Lancet Oncol. 2010 Feb;11(2):184-92. doi: 10.1016/S1470-2045(09)70286-4.
Progress in the treatment of Ewing's sarcoma, the second most common bone tumour in children and adolescents, has improved survival from about 10% in the period before chemotherapy was introduced to about 75% today for patients with localised tumours. However, patients with metastases still fare badly, and the therapy carries short-term and long-term toxicities. Multidisciplinary care is indispensable for these patients. Molecular techniques and new imaging modalities are affecting the diagnosis and classification of patients with Ewing's sarcoma. Cooperative group studies have led to chemotherapy regimens using the same drugs (vincristine, doxorubicin, cyclophosphamide, ifosfamide, and etoposide), although the exact regimens differ in Europe and North America. The EWS-ETS family of gene fusions and their downstream effects in Ewing's sarcomas provide opportunities for new approaches to treatment. These include the inhibition of the fusion gene or its protein product, and pathways related to IGF1 and mTOR. Inhibition of tyrosine kinases, exploitation of non-apoptotic cell death, and interference with angiogenesis are promising new approaches. With many new approaches and relatively few patients, it will be challenging to integrate new and established treatments through clinical trials.

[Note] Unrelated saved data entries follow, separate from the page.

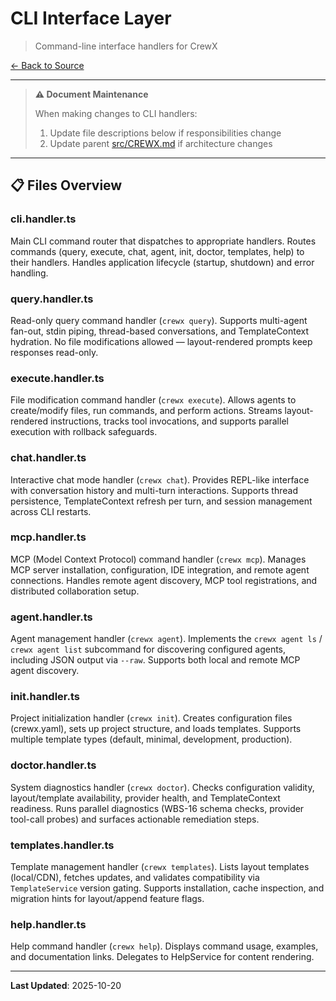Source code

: # CLI Interface Layer

> Command-line interface handlers for CrewX

[← Back to Source](../CREWX.md)

---

> **⚠️ Document Maintenance**
>
> When making changes to CLI handlers:
> 1. Update file descriptions below if responsibilities change
> 2. Update parent [src/CREWX.md](../CREWX.md) if architecture changes

---

## 📋 Files Overview

### **cli.handler.ts**
Main CLI command router that dispatches to appropriate handlers.
Routes commands (query, execute, chat, agent, init, doctor, templates, help) to their handlers.
Handles application lifecycle (startup, shutdown) and error handling.

### **query.handler.ts**
Read-only query command handler (`crewx query`).
Supports multi-agent fan-out, stdin piping, thread-based conversations, and TemplateContext hydration.
No file modifications allowed — layout-rendered prompts keep responses read-only.

### **execute.handler.ts**
File modification command handler (`crewx execute`).
Allows agents to create/modify files, run commands, and perform actions.
Streams layout-rendered instructions, tracks tool invocations, and supports parallel execution with rollback safeguards.

### **chat.handler.ts**
Interactive chat mode handler (`crewx chat`).
Provides REPL-like interface with conversation history and multi-turn interactions.
Supports thread persistence, TemplateContext refresh per turn, and session management across CLI restarts.

### **mcp.handler.ts**
MCP (Model Context Protocol) command handler (`crewx mcp`).
Manages MCP server installation, configuration, IDE integration, and remote agent connections.
Handles remote agent discovery, MCP tool registrations, and distributed collaboration setup.

### **agent.handler.ts**
Agent management handler (`crewx agent`).
Implements the `crewx agent ls` / `crewx agent list` subcommand for discovering configured agents, including JSON output via `--raw`.
Supports both local and remote MCP agent discovery.

### **init.handler.ts**
Project initialization handler (`crewx init`).
Creates configuration files (crewx.yaml), sets up project structure, and loads templates.
Supports multiple template types (default, minimal, development, production).

### **doctor.handler.ts**
System diagnostics handler (`crewx doctor`).
Checks configuration validity, layout/template availability, provider health, and TemplateContext readiness.
Runs parallel diagnostics (WBS-16 schema checks, provider tool-call probes) and surfaces actionable remediation steps.

### **templates.handler.ts**
Template management handler (`crewx templates`).
Lists layout templates (local/CDN), fetches updates, and validates compatibility via `TemplateService` version gating.
Supports installation, cache inspection, and migration hints for layout/append feature flags.

### **help.handler.ts**
Help command handler (`crewx help`).
Displays command usage, examples, and documentation links.
Delegates to HelpService for content rendering.

---

**Last Updated**: 2025-10-20
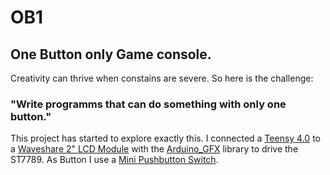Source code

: # OB1
## One Button only Game console.

Creativity can thrive when constains are severe. 
So here is the challenge:

### "Write programms that can do something with only one button."

This project has started to explore exactly this.
I connected a [Teensy 4.0](https://www.pjrc.com/store/teensy40.html) to a 
[Waveshare 2" LCD Module](https://www.waveshare.com/wiki/2inch_LCD_Module) 
with the [Arduino_GFX](https://github.com/moononournation/Arduino_GFX) 
library to drive the ST7789. As Button I use a [Mini Pushbutton Switch](https://www.sparkfun.com/products/97).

尤因肉瘤(Ewings sarcoma)是儿童和青少年中第二常见的骨肿瘤,在化疗引入之前,局部肿瘤患者的生存率约为 10%,而现在已经提高到约 75%。然而,转移性患者的预后仍然很差,而且治疗存在短期和长期毒性。对于这些患者,多学科护理是必不可少的。分子技术和新的成像方式正在影响尤因肉瘤患者的诊断和分类。协作组研究导致了使用相同药物(长春新碱、阿霉素、环磷酰胺、异环磷酰胺和依托泊苷)的化疗方案,尽管欧洲和北美的具体方案有所不同。EWS-ETS 基因融合及其在尤因肉瘤中的下游效应为治疗提供了新的方法。这些方法包括抑制融合基因或其蛋白产物,以及与 IGF1 和 mTOR 相关的途径。抑制酪氨酸激酶、利用非凋亡性细胞死亡和干扰血管生成是很有前途的新方法。有许多新的方法,而患者相对较少,通过临床试验整合新的和已确立的治疗方法将具有挑战性。